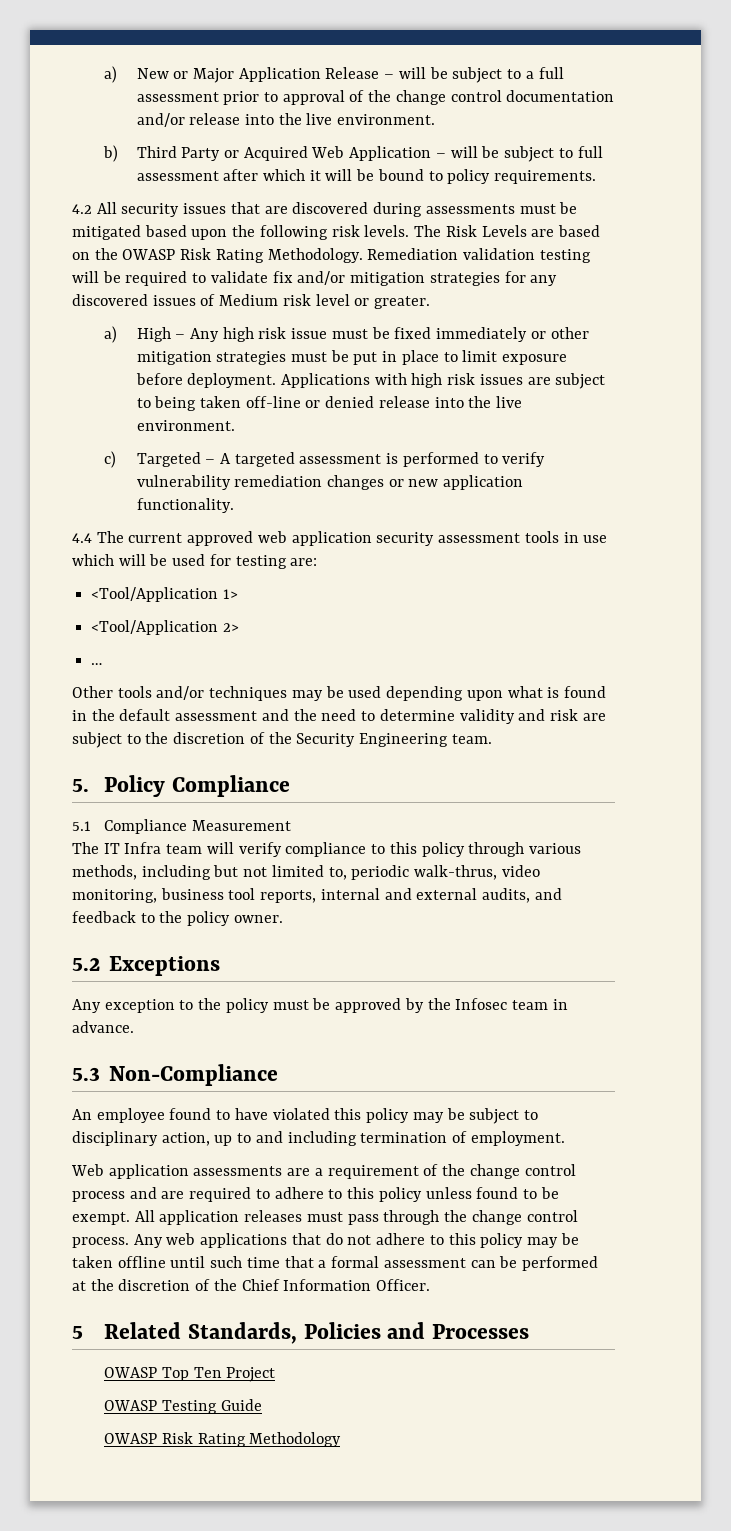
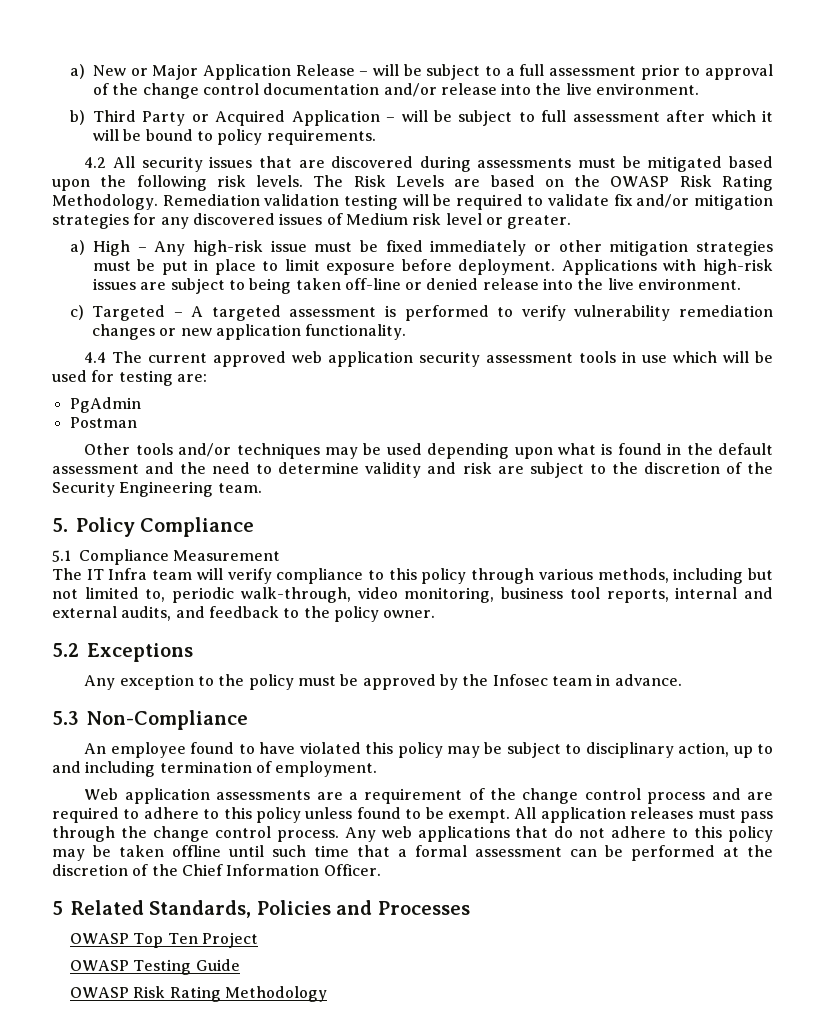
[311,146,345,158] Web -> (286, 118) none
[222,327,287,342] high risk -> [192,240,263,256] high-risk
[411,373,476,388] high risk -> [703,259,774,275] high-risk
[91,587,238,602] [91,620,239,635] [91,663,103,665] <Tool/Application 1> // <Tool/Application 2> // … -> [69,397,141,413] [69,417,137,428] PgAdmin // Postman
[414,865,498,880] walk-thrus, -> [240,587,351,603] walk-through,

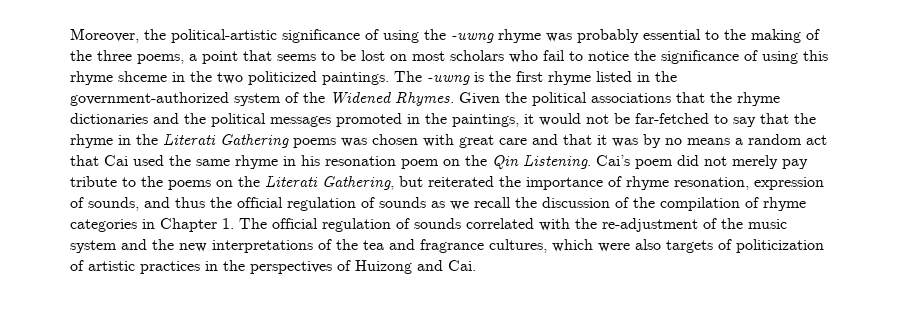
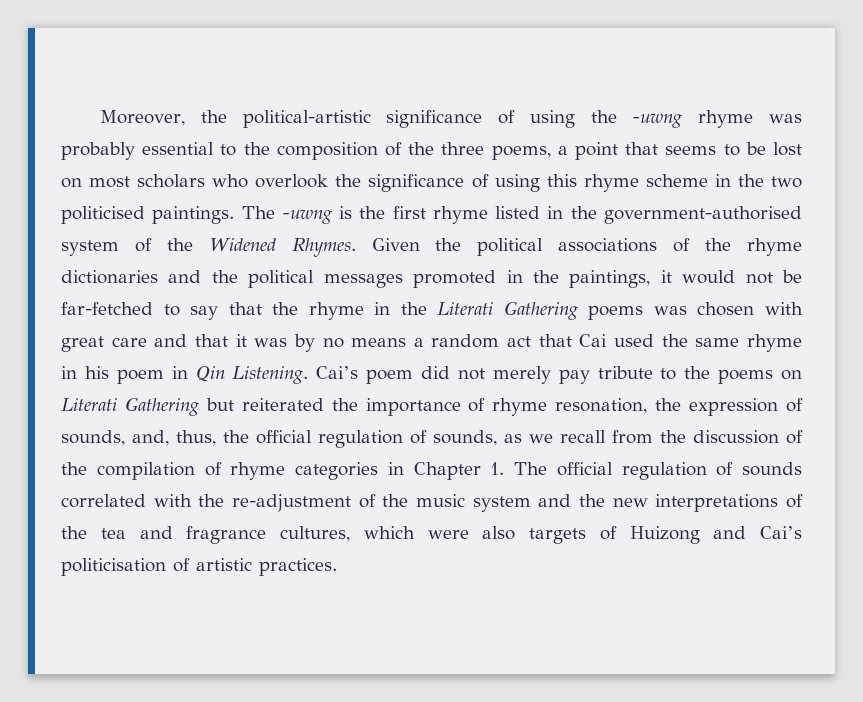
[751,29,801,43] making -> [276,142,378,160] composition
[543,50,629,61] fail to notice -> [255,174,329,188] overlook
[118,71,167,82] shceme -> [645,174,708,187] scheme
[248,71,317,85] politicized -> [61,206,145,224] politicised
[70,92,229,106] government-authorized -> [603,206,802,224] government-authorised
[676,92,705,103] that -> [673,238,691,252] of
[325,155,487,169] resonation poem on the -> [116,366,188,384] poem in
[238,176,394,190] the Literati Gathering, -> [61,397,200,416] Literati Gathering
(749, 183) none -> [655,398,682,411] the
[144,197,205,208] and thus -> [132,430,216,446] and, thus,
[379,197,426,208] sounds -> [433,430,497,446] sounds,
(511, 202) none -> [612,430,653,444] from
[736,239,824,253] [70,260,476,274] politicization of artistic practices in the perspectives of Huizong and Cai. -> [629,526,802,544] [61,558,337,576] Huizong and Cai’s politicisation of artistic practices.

....

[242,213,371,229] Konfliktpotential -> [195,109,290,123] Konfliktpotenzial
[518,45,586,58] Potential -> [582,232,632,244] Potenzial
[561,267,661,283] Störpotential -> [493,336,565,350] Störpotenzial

....

# [Task to complete]
Starting from the line with "[222,327,287,342] high risk" in the records above, repeat each line exactly until you have written the line with "[751,29,801,43] making ->", then stop; drop the pictures.

# [Reply]
[222,327,287,342] high risk -> [192,240,263,256] high-risk
[411,373,476,388] high risk -> [703,259,774,275] high-risk
[91,587,238,602] [91,620,239,635] [91,663,103,665] <Tool/Application 1> // <Tool/Application 2> // … -> [69,397,141,413] [69,417,137,428] PgAdmin // Postman
[414,865,498,880] walk-thrus, -> [240,587,351,603] walk-through,

[751,29,801,43] making -> [276,142,378,160] composition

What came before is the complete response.